A former government chief whip has joined the growing backbench Tory rebellion against Boris Johnson’s lockdown plans, claiming that the prime minister’s warnings of hospitals being overwhelmed is not backed up by the data.
Mark Harper also warned that allowing community support officers and other “agents of the state” who are not police officers to enforce lockdown regulations, as the prime minister proposes, could result in unnecessary deaths.
The decision of the normally loyal former chief whip, who had responsibility for parliamentary party discipline under David Cameron, to rebel against Mr Johnson’s plans is a mark of deep unease on the Tory benches over the return to lockdown in England, due to start on Thursday and last until 2 December.

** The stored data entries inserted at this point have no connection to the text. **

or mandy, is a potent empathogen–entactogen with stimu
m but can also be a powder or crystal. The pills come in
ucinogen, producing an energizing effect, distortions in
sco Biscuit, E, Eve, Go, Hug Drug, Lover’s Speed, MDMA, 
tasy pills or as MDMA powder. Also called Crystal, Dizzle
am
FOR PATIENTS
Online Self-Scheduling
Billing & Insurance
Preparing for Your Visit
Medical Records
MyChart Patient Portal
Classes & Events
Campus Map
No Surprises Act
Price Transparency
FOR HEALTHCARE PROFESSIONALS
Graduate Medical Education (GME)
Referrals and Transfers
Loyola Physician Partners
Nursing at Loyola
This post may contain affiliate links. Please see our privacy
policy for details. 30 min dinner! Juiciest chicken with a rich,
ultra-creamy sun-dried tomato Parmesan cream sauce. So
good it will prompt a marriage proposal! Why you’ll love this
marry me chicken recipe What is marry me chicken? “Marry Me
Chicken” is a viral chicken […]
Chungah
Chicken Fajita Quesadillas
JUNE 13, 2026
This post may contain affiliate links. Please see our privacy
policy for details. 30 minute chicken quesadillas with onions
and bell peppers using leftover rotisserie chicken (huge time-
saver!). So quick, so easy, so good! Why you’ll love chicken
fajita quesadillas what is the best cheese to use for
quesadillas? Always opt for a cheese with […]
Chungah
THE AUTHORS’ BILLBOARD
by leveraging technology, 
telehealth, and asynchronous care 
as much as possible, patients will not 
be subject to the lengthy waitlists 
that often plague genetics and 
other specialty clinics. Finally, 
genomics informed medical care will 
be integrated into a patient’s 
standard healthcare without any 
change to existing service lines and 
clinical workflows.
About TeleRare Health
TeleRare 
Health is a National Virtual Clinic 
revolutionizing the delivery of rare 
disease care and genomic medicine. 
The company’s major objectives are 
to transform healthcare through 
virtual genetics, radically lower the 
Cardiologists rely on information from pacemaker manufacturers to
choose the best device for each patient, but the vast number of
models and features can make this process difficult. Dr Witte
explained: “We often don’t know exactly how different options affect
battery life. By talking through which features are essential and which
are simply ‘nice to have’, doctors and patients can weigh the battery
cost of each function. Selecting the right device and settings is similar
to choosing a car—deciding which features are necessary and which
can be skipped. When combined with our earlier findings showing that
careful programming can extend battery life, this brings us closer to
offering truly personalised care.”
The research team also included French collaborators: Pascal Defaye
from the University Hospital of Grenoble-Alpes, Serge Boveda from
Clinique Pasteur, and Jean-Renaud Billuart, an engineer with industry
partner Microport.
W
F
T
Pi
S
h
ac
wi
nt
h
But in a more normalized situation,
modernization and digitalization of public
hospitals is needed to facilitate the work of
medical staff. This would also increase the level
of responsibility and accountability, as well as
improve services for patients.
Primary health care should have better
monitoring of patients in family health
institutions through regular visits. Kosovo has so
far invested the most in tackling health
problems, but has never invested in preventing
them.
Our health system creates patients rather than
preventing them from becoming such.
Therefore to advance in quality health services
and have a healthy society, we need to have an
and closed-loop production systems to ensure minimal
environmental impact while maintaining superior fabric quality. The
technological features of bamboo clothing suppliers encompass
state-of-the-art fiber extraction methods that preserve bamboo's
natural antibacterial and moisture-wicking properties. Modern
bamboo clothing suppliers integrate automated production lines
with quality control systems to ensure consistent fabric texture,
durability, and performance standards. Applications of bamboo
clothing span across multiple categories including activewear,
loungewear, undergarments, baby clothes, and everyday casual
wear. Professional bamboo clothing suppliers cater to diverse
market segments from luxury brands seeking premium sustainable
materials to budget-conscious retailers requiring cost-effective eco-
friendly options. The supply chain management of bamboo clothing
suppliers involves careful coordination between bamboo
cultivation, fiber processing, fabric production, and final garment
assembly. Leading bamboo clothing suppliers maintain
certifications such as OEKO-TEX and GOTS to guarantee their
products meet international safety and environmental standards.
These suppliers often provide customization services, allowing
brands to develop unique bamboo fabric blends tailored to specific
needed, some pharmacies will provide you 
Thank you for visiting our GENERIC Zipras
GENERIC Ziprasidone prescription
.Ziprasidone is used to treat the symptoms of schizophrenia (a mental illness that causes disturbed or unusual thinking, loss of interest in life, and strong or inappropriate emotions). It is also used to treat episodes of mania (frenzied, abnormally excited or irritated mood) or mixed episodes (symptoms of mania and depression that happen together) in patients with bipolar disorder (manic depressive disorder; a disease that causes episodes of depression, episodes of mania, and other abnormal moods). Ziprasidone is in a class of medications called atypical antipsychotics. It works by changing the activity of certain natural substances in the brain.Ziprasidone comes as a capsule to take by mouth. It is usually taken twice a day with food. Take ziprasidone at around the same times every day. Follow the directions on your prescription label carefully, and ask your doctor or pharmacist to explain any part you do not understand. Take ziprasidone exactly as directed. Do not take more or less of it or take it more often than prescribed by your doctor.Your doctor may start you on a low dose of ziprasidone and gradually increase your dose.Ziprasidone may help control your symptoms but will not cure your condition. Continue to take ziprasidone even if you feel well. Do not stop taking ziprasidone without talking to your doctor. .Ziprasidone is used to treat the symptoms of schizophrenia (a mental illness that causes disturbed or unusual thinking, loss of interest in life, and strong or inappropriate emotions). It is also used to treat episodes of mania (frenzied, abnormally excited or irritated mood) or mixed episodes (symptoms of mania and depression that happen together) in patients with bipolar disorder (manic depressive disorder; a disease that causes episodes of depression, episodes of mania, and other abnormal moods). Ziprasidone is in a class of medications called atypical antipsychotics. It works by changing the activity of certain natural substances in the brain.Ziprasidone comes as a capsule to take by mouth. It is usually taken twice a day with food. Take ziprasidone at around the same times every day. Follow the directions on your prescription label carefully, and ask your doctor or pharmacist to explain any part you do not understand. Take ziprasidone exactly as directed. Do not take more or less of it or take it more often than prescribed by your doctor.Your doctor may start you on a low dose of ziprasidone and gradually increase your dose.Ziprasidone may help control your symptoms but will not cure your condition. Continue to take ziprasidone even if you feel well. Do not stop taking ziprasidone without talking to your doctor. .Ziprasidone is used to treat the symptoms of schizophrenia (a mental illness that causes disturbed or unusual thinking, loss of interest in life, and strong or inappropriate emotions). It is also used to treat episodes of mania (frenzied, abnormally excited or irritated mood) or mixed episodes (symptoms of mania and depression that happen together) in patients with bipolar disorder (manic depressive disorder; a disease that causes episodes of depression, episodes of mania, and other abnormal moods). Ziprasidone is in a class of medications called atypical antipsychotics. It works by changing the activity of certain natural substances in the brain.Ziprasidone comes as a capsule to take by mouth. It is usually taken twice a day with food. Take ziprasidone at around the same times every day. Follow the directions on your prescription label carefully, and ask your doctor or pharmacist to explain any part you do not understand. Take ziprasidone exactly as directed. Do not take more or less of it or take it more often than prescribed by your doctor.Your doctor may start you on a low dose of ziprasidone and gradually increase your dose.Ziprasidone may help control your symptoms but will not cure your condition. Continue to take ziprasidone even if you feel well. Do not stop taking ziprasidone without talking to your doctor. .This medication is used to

At present only around 20 backbenchers are expected to defy the PM.
But a rebellion of 40 or more on Wednesday afternoon would leave him reliant for the implementation of his lockdown plans on the votes of Labour MPs, whose leader Sir Keir Starmer backs the new restrictions.
Mr Johnson will appeal for MPs’ backing at the start of a three-hour debate, extended from 90 minutes by the government in the hope of assuaging concerns of restive Tories.
Many have questioned a controversial graph which suggested on Saturday that without a second lockdown, deaths could reach 4,000 a day.
Chief scientific adviser Sir Patrick Vallance yesterday told MPs that there was “uncertainty” over the long-term projection, which did not take into account the possible impact of Mr Johnson’s tiered regional approach to Covid-19 restrictions.
Writing on the ConservativeHome website, Mr Harper said that reputable scientists had shown that the data underpinning Mr Johnson’s warnings was “overestimating the actual position”.
Published data “does not substantiate” the PM’s claim that hospital capacity in the southwest could be exceeded within weeks, while public health and NHS officials in his own Forest of Dean constituency “have not substantiated the concerns referred to by the Prime Minister”, he said.
And he added: “I have a fundamental objection to the use of reasonable force to enforce these regulations by agents of the state who are not properly trained to safely use that force. As a former Home Office minister, I have seen that when reasonable force is used incorrectly, it can lead to unnecessary deaths.”
Meanwhile, Tory former minister Steve Baker confirmed he will vote against lockdown, saying the month of “painful” restrictions may not be enough to avoid higher levels of infection later.
“I’m not convinced,” Mr Baker wrote in an article in the Daily Telegraph. “Compliance must be high, a month may not be long enough, the breakthroughs may not come soon enough, and so on.
“And if we really are locking down for this purpose, keeping schools open is a huge compromise. Most importantly, the cost-benefit is today a guess.”